The studio walls is painted 1983 Tidal Wave apple flavored bubble gum. Green, green, green...Love it! Two of my favorite colors: purple and green. Along the front wall are mirrors. There are no mirrors in Tamarack's yoga spaces. I find them very helpful in aligning ankles and arms, flattening the belly, and focusing on myself instead of looking around the room.

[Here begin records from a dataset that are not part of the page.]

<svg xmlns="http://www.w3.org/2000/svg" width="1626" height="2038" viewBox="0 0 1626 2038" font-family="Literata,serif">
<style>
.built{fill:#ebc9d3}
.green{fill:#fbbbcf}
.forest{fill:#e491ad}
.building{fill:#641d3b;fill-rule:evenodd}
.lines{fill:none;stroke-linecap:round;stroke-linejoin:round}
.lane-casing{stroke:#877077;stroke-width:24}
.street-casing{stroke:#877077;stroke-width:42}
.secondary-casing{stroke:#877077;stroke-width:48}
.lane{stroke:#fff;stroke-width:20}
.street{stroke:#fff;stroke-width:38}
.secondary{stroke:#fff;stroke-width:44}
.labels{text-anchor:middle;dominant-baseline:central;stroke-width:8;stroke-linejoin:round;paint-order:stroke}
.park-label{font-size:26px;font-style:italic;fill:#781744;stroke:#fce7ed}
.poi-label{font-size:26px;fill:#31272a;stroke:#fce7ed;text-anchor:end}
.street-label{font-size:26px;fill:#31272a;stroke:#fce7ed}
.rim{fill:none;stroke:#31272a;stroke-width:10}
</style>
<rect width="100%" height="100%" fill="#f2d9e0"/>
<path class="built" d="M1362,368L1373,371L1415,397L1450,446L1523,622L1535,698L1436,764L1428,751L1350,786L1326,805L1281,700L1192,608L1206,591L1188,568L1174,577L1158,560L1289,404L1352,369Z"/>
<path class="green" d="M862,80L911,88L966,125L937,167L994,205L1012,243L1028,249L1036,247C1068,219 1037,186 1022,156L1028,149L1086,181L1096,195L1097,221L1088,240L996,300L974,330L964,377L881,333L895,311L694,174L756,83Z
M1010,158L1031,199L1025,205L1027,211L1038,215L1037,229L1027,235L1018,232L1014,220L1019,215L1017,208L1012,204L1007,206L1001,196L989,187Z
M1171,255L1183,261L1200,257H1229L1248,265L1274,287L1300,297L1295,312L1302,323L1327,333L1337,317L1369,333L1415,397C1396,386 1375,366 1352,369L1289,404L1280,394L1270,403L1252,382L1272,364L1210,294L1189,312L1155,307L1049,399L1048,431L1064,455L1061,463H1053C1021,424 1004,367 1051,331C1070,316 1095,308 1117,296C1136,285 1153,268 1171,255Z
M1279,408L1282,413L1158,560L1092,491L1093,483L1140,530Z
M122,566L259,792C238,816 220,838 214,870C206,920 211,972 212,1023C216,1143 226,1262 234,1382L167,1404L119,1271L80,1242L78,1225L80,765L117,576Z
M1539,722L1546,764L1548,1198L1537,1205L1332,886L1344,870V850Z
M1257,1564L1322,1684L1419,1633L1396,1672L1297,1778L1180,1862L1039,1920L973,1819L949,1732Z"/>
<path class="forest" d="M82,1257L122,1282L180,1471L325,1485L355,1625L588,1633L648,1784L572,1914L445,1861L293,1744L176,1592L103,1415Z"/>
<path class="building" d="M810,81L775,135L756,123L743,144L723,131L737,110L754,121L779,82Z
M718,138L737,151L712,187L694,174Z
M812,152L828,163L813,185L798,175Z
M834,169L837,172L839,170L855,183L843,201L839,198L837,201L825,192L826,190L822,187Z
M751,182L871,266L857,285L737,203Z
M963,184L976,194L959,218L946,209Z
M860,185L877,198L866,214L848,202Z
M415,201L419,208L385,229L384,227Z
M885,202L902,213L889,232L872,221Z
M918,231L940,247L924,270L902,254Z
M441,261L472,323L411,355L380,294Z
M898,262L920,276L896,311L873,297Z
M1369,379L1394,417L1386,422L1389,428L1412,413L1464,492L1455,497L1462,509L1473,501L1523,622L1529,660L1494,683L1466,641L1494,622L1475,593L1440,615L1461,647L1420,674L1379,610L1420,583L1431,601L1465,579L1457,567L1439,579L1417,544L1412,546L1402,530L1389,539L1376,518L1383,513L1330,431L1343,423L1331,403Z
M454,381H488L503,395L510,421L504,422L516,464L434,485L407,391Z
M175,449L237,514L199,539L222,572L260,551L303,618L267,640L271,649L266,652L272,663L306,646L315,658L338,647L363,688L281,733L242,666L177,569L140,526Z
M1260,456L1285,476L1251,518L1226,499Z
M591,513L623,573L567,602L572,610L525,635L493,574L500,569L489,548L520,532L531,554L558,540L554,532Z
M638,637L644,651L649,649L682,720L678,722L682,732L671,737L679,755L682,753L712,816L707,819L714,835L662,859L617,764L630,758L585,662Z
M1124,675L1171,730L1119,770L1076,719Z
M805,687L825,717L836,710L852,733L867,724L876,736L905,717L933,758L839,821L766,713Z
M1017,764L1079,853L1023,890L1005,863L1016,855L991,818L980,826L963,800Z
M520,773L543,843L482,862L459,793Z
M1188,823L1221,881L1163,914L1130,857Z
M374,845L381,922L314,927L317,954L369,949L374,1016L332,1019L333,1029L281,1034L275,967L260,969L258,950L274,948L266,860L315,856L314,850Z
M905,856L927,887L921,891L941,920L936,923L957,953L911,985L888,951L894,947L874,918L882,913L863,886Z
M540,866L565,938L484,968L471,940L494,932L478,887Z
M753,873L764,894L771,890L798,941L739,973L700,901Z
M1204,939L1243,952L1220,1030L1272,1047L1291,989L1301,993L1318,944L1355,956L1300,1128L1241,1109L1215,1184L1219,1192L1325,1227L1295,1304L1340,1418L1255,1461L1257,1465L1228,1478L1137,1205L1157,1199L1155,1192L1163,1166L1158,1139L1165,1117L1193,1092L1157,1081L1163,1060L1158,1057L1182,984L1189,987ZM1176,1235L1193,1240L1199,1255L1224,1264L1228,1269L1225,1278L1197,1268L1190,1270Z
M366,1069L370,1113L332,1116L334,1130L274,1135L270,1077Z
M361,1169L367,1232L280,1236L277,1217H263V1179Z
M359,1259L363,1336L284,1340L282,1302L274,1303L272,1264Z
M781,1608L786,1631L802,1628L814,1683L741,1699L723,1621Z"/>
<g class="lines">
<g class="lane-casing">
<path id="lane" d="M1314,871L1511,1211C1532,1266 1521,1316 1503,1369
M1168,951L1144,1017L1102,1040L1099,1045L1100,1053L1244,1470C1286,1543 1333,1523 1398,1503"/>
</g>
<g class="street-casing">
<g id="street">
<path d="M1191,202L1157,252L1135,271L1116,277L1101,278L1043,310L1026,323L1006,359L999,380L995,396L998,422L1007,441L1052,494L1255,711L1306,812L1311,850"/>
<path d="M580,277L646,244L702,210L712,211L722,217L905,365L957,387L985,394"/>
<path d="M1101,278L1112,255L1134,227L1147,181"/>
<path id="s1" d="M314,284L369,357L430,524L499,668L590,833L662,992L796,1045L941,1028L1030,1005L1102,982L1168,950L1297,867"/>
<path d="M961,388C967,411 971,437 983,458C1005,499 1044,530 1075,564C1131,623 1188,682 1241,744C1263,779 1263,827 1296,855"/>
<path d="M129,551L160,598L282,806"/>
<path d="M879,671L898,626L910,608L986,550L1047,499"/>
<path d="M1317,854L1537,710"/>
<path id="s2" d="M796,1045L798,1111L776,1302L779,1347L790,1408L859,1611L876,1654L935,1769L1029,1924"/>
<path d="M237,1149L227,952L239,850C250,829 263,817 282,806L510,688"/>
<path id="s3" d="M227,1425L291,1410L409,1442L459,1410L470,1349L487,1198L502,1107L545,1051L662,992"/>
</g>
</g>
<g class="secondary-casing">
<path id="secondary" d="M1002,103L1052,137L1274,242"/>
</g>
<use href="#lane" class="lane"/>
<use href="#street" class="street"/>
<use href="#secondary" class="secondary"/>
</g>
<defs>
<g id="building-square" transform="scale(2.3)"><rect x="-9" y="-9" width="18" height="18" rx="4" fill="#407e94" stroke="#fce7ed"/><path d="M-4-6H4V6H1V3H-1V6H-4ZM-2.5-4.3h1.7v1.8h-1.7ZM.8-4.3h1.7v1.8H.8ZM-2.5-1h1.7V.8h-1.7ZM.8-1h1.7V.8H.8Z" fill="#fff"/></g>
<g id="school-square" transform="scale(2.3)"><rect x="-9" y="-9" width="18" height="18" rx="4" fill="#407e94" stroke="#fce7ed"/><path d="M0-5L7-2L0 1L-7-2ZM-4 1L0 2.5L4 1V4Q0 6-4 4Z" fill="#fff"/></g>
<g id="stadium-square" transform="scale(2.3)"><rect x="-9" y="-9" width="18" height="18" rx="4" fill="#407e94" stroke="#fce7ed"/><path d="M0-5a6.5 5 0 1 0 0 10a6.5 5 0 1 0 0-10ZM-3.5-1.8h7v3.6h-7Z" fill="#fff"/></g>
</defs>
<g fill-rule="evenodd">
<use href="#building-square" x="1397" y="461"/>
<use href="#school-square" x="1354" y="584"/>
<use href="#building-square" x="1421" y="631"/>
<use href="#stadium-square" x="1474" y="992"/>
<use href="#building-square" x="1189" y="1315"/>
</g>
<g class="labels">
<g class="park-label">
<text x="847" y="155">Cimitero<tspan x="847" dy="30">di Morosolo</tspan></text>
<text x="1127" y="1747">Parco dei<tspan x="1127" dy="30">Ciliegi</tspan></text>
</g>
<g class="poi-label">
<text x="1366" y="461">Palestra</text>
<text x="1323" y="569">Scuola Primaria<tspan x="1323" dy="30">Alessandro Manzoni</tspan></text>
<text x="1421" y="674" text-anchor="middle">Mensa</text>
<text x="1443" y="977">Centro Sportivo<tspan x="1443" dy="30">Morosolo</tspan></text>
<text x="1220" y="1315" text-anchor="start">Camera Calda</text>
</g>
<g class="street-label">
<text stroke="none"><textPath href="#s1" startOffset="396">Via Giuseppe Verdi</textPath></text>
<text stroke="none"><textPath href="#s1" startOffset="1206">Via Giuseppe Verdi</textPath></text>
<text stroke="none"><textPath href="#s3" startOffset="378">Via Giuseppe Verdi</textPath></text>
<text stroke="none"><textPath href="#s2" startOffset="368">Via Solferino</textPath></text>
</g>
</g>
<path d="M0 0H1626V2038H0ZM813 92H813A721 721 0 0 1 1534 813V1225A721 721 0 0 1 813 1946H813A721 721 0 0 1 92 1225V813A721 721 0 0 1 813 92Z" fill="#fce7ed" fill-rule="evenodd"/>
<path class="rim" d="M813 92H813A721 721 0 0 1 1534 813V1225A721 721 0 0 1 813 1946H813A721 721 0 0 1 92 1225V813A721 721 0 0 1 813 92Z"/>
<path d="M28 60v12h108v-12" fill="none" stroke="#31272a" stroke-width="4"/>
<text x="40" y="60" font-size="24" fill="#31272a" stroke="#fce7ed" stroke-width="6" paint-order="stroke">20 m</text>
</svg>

Another class tomorrow morning? I know I love it and practicing creates this peace, strength and power that I crave as a human. It gives me the chance to feel fulfilled, confident (or not confident, depending on my state of mind), healthy, and challenged. I love yoga because it is the only exercise program I can wrap my mind around. Get it? I never participated in sports or athletic endeavors after junior high school...until tai chi in college. Competition is not my cup of tea. I don't care who is better, faster, stronger. There will always be better and lesser persons than myself, like the Aesop fable told me. So let them compete, I'll kick it right here and maybe get down with some savasana.

Tuesday, November 2, 2010

Kelli Day


Outside the Studio 62*F
Inside the Studio 93*F



This amazing day:

The afterglow of winning The World Series...
Fearlessly getting my first mammogram...
Casting my ballot...
Posing in camel pose correctly for the first time in my life. Throw in a very excellent Bow Pose and I call this day a total success.

Kelli was instructing at ZenSpot this afternoon and that made me very happy. I haven't had a class with her since Jaime and I went to a few classes back in early September.

What is so wonderful about working with different instructors for yoga (or anything else, really) is that each instructor's style is different and if we can be open to differences in style, we become open to learn new ways of being, new ways of modification, and we can benefit from each person's energy in this way. Some instructor's energies are in alignment with your energy or close to yours. Some seem slower, faster, more rigid, too lax, etc, yet each instructor shares a magical beauty from their soul. I'm amazed by the giving in yoga, by the flow and creation of energy, the sharing.